• _Problem description_
I would like you to print all the records below exactly as they are.

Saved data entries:
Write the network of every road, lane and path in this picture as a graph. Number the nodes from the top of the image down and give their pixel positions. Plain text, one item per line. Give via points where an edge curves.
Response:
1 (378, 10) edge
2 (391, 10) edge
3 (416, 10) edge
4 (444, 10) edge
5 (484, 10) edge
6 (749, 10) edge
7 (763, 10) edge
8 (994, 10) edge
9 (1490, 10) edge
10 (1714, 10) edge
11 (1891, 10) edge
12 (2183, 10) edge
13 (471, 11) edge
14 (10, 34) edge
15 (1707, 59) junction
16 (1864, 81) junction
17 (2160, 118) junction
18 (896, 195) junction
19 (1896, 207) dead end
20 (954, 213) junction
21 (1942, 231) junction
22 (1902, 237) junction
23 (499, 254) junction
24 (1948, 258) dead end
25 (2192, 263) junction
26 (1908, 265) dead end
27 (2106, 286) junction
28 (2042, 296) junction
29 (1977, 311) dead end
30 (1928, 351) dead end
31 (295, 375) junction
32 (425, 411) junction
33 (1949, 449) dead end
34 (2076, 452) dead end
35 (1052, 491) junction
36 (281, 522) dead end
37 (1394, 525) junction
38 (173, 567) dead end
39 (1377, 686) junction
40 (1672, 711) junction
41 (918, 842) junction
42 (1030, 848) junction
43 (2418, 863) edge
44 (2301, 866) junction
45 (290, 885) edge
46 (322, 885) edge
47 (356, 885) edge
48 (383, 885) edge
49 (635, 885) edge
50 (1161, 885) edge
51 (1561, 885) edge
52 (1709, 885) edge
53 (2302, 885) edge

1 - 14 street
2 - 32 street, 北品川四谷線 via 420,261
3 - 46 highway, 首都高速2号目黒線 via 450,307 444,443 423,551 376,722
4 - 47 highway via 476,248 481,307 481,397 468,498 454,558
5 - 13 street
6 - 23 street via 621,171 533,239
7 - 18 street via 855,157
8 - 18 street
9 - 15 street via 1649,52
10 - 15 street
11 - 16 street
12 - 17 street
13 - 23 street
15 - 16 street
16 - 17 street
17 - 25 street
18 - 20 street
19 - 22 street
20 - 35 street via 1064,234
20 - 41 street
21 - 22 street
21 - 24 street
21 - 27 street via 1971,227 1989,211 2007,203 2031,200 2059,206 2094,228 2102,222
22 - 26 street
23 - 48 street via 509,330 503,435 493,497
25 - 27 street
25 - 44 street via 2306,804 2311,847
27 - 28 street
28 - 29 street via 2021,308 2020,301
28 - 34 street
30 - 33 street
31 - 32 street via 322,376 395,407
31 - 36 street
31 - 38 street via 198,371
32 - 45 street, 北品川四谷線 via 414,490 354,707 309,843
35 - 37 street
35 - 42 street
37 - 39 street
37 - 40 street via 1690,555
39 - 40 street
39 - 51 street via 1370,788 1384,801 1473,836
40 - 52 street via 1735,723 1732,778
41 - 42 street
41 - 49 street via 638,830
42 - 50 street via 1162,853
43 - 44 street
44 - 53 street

• _Task result_
Write the network of every road, lane and path in this picture as a graph. Number the nodes from the top of the image down and give their pixel positions. Plain text, one item per line. Give via points where an edge curves.
Response:
1 (378, 10) edge
2 (391, 10) edge
3 (416, 10) edge
4 (444, 10) edge
5 (484, 10) edge
6 (749, 10) edge
7 (763, 10) edge
8 (994, 10) edge
9 (1490, 10) edge
10 (1714, 10) edge
11 (1891, 10) edge
12 (2183, 10) edge
13 (471, 11) edge
14 (10, 34) edge
15 (1707, 59) junction
16 (1864, 81) junction
17 (2160, 118) junction
18 (896, 195) junction
19 (1896, 207) dead end
20 (954, 213) junction
21 (1942, 231) junction
22 (1902, 237) junction
23 (499, 254) junction
24 (1948, 258) dead end
25 (2192, 263) junction
26 (1908, 265) dead end
27 (2106, 286) junction
28 (2042, 296) junction
29 (1977, 311) dead end
30 (1928, 351) dead end
31 (295, 375) junction
32 (425, 411) junction
33 (1949, 449) dead end
34 (2076, 452) dead end
35 (1052, 491) junction
36 (281, 522) dead end
37 (1394, 525) junction
38 (173, 567) dead end
39 (1377, 686) junction
40 (1672, 711) junction
41 (918, 842) junction
42 (1030, 848) junction
43 (2418, 863) edge
44 (2301, 866) junction
45 (290, 885) edge
46 (322, 885) edge
47 (356, 885) edge
48 (383, 885) edge
49 (635, 885) edge
50 (1161, 885) edge
51 (1561, 885) edge
52 (1709, 885) edge
53 (2302, 885) edge

1 - 14 street
2 - 32 street, 北品川四谷線 via 420,261
3 - 46 highway, 首都高速2号目黒線 via 450,307 444,443 423,551 376,722
4 - 47 highway via 476,248 481,307 481,397 468,498 454,558
5 - 13 street
6 - 23 street via 621,171 533,239
7 - 18 street via 855,157
8 - 18 street
9 - 15 street via 1649,52
10 - 15 street
11 - 16 street
12 - 17 street
13 - 23 street
15 - 16 street
16 - 17 street
17 - 25 street
18 - 20 street
19 - 22 street
20 - 35 street via 1064,234
20 - 41 street
21 - 22 street
21 - 24 street
21 - 27 street via 1971,227 1989,211 2007,203 2031,200 2059,206 2094,228 2102,222
22 - 26 street
23 - 48 street via 509,330 503,435 493,497
25 - 27 street
25 - 44 street via 2306,804 2311,847
27 - 28 street
28 - 29 street via 2021,308 2020,301
28 - 34 street
30 - 33 street
31 - 32 street via 322,376 395,407
31 - 36 street
31 - 38 street via 198,371
32 - 45 street, 北品川四谷線 via 414,490 354,707 309,843
35 - 37 street
35 - 42 street
37 - 39 street
37 - 40 street via 1690,555
39 - 40 street
39 - 51 street via 1370,788 1384,801 1473,836
40 - 52 street via 1735,723 1732,778
41 - 42 street
41 - 49 street via 638,830
42 - 50 street via 1162,853
43 - 44 street
44 - 53 street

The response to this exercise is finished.